## Supplied data
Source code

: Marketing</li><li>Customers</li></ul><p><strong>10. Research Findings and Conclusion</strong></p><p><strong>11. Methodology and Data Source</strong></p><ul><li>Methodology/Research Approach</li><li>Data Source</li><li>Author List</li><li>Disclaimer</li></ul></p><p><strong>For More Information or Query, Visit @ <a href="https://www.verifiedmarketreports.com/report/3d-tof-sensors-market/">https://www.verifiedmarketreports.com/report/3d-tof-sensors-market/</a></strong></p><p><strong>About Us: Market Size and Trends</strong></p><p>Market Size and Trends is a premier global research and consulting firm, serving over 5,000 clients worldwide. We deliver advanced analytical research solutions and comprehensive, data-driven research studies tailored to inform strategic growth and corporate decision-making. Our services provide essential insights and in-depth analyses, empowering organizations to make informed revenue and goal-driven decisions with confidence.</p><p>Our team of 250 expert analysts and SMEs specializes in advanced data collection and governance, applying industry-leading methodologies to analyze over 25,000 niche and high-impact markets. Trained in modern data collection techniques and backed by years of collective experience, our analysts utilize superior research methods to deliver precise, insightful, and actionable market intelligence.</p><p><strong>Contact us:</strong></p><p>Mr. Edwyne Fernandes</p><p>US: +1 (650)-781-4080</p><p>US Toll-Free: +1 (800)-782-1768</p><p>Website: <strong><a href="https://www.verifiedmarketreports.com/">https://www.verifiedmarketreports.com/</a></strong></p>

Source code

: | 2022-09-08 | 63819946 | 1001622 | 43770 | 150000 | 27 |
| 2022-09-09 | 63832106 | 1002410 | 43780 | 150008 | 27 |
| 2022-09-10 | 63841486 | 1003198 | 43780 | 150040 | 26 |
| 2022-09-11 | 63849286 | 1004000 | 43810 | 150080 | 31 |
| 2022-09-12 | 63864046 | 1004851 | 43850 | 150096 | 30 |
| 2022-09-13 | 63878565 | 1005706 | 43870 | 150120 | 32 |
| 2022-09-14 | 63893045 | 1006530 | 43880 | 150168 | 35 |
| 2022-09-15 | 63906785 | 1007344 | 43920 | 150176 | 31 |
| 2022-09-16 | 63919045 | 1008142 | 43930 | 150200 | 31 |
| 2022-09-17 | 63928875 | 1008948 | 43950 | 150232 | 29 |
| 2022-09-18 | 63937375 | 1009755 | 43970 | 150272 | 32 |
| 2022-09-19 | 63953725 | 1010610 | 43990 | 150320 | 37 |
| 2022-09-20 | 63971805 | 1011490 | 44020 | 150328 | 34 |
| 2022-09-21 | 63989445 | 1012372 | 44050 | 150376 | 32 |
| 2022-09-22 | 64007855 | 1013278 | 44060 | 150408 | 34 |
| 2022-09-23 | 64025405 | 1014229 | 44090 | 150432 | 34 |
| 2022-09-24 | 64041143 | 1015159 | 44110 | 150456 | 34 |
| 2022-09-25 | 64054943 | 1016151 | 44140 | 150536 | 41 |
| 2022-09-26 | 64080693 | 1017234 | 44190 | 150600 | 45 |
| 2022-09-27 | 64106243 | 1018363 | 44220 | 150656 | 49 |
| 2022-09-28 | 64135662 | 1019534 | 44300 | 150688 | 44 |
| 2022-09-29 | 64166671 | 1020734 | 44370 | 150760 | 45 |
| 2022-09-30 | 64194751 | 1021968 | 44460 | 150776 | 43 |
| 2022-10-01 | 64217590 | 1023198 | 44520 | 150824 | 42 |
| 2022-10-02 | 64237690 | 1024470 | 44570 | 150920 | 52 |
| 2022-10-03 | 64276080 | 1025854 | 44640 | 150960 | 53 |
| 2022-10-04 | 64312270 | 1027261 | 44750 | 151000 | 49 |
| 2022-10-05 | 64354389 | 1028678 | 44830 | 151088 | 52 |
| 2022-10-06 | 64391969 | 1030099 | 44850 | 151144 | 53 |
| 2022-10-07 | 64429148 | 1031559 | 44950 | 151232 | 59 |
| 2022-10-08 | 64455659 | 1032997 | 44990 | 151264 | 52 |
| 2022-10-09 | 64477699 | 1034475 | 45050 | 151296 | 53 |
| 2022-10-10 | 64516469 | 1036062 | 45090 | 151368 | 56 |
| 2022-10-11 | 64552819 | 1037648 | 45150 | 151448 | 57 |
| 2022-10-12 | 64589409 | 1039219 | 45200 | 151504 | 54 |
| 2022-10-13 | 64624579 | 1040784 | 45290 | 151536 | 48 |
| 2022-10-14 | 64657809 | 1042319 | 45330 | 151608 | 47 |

## Written task
Turn the lines of the records starting at the line that contains "150000 | 27 |" and ending at the line that contains "150600 | 45 |", both included, into a numbered list, leaving out any blank lines.

## Expected output
1. : | 2022-09-08 | 63819946 | 1001622 | 43770 | 150000 | 27 |
2. | 2022-09-09 | 63832106 | 1002410 | 43780 | 150008 | 27 |
3. | 2022-09-10 | 63841486 | 1003198 | 43780 | 150040 | 26 |
4. | 2022-09-11 | 63849286 | 1004000 | 43810 | 150080 | 31 |
5. | 2022-09-12 | 63864046 | 1004851 | 43850 | 150096 | 30 |
6. | 2022-09-13 | 63878565 | 1005706 | 43870 | 150120 | 32 |
7. | 2022-09-14 | 63893045 | 1006530 | 43880 | 150168 | 35 |
8. | 2022-09-15 | 63906785 | 1007344 | 43920 | 150176 | 31 |
9. | 2022-09-16 | 63919045 | 1008142 | 43930 | 150200 | 31 |
10. | 2022-09-17 | 63928875 | 1008948 | 43950 | 150232 | 29 |
11. | 2022-09-18 | 63937375 | 1009755 | 43970 | 150272 | 32 |
12. | 2022-09-19 | 63953725 | 1010610 | 43990 | 150320 | 37 |
13. | 2022-09-20 | 63971805 | 1011490 | 44020 | 150328 | 34 |
14. | 2022-09-21 | 63989445 | 1012372 | 44050 | 150376 | 32 |
15. | 2022-09-22 | 64007855 | 1013278 | 44060 | 150408 | 34 |
16. | 2022-09-23 | 64025405 | 1014229 | 44090 | 150432 | 34 |
17. | 2022-09-24 | 64041143 | 1015159 | 44110 | 150456 | 34 |
18. | 2022-09-25 | 64054943 | 1016151 | 44140 | 150536 | 41 |
19. | 2022-09-26 | 64080693 | 1017234 | 44190 | 150600 | 45 |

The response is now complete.